SelectKBest
import pandas as pd
import numpy as np
data = pd.read_csv('covid.train.csv')
x = data[data.columns[1:94]]
y = data[data.columns[94]]
from sklearn.feature_selection import SelectKBest
from sklearn.feature_selection import f_regression
from sklearn import preprocessing
x = (x - x.min()) / (x.max() - x.min())
bestfeatures = SelectKBest(score_func=f_regression, k=5)
fit = bestfeatures.fit(x,y)
dfscores = pd.DataFrame(fit.scores_)
dfcolumns = pd.DataFrame(x.columns)
#concat two dataframes for better visualization
featureScores = pd.concat([dfcolumns,dfscores],axis=1)
featureScores.columns = ['Specs','Score'] #naming the dataframe columns
print(featureScores.nlargest(20,'Score')) #print 15 best features
通过以上代码,可以学习到 Sklearn的 SelectKBest
根据文档描述 Select features according to the k highest scores. 它有两个参数,一个是score_func,一个则是k.

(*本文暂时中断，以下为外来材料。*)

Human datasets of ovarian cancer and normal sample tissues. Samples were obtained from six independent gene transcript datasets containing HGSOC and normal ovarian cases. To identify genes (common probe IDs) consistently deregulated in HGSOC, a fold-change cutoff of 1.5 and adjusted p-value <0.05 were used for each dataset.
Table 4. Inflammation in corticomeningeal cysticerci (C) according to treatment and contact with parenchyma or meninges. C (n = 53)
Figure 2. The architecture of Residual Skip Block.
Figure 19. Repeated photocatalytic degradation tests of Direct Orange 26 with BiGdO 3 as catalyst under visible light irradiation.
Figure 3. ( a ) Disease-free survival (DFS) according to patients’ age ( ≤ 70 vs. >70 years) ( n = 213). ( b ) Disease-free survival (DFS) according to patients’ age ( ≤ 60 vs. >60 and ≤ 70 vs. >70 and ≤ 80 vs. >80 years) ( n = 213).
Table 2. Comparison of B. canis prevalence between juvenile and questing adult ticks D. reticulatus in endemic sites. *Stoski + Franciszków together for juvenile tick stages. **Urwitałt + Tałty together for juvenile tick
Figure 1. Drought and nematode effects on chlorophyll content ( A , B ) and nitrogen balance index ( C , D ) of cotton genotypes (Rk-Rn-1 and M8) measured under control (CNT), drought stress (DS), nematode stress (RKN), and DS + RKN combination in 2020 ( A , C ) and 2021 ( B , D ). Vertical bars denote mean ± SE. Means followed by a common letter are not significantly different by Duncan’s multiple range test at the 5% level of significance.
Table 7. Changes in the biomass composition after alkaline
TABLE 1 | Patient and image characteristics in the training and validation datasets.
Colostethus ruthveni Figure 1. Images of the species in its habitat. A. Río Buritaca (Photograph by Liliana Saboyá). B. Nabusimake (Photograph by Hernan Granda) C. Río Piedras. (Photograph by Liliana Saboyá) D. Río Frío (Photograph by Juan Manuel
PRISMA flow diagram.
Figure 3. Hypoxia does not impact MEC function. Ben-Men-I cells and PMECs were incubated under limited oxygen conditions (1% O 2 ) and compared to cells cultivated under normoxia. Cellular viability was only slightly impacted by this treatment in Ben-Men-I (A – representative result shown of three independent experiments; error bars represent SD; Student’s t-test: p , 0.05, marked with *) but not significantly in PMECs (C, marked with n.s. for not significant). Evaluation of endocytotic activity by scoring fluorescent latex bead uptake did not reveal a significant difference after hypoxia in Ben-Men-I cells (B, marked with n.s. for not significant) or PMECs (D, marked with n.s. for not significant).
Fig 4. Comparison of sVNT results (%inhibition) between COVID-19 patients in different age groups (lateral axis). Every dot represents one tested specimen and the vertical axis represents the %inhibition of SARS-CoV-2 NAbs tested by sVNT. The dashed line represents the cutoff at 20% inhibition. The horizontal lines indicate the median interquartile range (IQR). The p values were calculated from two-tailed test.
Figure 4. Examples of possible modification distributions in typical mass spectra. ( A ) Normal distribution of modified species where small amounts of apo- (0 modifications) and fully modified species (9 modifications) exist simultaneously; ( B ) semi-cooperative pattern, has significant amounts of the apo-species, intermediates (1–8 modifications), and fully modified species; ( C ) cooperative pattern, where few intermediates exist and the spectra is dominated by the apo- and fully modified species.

score_func是函数,它的作用是给特征进行打分,然后从高到底选取特征。
该函数用于选取关联性较好的特征
train_test_split
from sklearn.model_selection import train_test_split
X_train, X_test, y_train, y_test = train_test_split(data, y,
test_size=0.1, random_state=2) #将数据划分训练集和测试集,random_state随机数种子
该函数用于分离训练集和测试集
KFold, StratifiedKFold, GroupKFold
该函数常用于K折交叉验证
KFold
>>> import numpy as np
>>> from sklearn.model_selection import KFold
>>> X = ["a", "b", "c", "d"]
>>> kf = KFold(n_splits=2)
>>> for train, test in kf.split(X):
... print("%s %s" % (train, test))
[2 3] [0 1]
[0 1] [2 3]
直接将数据随机分成K折
StratifiedKFold
>>> from sklearn.model_selection import StratifiedKFold
>>> X = np.ones(10)
>>> y = [0, 0, 0, 0, 1, 1, 1, 1, 1, 1]
>>> skf = StratifiedKFold(n_splits=3)
>>> for train, test in skf.split(X, y):
... print("%s %s" % (train, test))
[2 3 6 7 8 9] [0 1 4 5]
[0 1 3 4 5 8 9] [2 6 7]
[0 1 2 4 5 6 7] [3 8 9]
StratifiedKFold根据数据集进行划分,使划分的数据集的目标比例和原始数据集近似。
GroupKFold
>>> from sklearn.model_selection import GroupKFold
>>> X = [0.1, 0.2, 2.2, 2.4, 2.3, 4.55, 5.8, 8.8, 9, 10]
>>> y = ["a", "b", "b", "b", "c", "c", "c", "d", "d", "d"]
>>> groups = [1, 1, 1, 2, 2, 2, 3, 3, 3, 3]
>>> gkf = GroupKFold(n_splits=3)
>>> for train, test in gkf.split(X, y, groups=groups):
... print("%s %s" % (train, test))
[0 1 2 3 4 5] [6 7 8 9]
[0 1 2 6 7 8 9] [3 4 5]
[3 4 5 6 7 8 9] [0 1 2]
GroupKFold会保证同一个Group的数据集不会同时出现在训练集和测试集上。